Work to be completed: In the records below, find the line containing "non-Hodgkin's type, Low"; restate it and every later line word for word, through the last.
· · · ·
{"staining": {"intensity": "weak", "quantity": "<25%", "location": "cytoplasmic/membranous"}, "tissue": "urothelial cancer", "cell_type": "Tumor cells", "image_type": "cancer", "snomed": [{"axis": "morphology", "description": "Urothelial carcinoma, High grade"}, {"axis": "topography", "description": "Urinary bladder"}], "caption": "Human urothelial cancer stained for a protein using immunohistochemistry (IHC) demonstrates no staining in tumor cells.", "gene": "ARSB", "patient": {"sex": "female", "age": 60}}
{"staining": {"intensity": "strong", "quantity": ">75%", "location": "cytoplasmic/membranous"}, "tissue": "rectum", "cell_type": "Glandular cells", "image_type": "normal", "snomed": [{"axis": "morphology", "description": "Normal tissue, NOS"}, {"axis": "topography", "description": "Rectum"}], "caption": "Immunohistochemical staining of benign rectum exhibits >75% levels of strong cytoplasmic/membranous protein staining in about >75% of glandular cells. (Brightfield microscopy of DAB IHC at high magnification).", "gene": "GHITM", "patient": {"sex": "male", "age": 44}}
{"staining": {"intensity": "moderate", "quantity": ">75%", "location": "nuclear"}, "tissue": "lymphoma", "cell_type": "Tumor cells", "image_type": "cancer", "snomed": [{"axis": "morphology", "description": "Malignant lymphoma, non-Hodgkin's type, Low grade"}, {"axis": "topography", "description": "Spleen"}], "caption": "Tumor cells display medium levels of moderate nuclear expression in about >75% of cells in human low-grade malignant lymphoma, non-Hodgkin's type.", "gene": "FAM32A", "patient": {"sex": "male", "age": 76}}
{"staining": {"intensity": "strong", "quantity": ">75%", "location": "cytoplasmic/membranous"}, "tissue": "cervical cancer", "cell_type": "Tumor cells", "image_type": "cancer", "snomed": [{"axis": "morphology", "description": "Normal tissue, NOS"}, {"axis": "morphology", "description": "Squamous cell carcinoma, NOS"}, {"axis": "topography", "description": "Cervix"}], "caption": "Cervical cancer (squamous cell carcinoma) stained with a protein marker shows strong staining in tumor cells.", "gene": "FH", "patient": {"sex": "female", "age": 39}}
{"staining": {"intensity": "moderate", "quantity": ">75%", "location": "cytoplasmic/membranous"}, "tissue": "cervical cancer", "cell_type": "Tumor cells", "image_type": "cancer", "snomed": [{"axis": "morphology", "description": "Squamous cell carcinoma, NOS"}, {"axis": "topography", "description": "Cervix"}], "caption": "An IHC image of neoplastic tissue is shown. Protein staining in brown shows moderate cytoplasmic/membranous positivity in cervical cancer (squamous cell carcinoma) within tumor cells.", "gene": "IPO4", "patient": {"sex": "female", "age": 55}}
· · · ·
Solution to this task:
{"staining": {"intensity": "moderate", "quantity": ">75%", "location": "nuclear"}, "tissue": "lymphoma", "cell_type": "Tumor cells", "image_type": "cancer", "snomed": [{"axis": "morphology", "description": "Malignant lymphoma, non-Hodgkin's type, Low grade"}, {"axis": "topography", "description": "Spleen"}], "caption": "Tumor cells display medium levels of moderate nuclear expression in about >75% of cells in human low-grade malignant lymphoma, non-Hodgkin's type.", "gene": "FAM32A", "patient": {"sex": "male", "age": 76}}
{"staining": {"intensity": "strong", "quantity": ">75%", "location": "cytoplasmic/membranous"}, "tissue": "cervical cancer", "cell_type": "Tumor cells", "image_type": "cancer", "snomed": [{"axis": "morphology", "description": "Normal tissue, NOS"}, {"axis": "morphology", "description": "Squamous cell carcinoma, NOS"}, {"axis": "topography", "description": "Cervix"}], "caption": "Cervical cancer (squamous cell carcinoma) stained with a protein marker shows strong staining in tumor cells.", "gene": "FH", "patient": {"sex": "female", "age": 39}}
{"staining": {"intensity": "moderate", "quantity": ">75%", "location": "cytoplasmic/membranous"}, "tissue": "cervical cancer", "cell_type": "Tumor cells", "image_type": "cancer", "snomed": [{"axis": "morphology", "description": "Squamous cell carcinoma, NOS"}, {"axis": "topography", "description": "Cervix"}], "caption": "An IHC image of neoplastic tissue is shown. Protein staining in brown shows moderate cytoplasmic/membranous positivity in cervical cancer (squamous cell carcinoma) within tumor cells.", "gene": "IPO4", "patient": {"sex": "female", "age": 55}}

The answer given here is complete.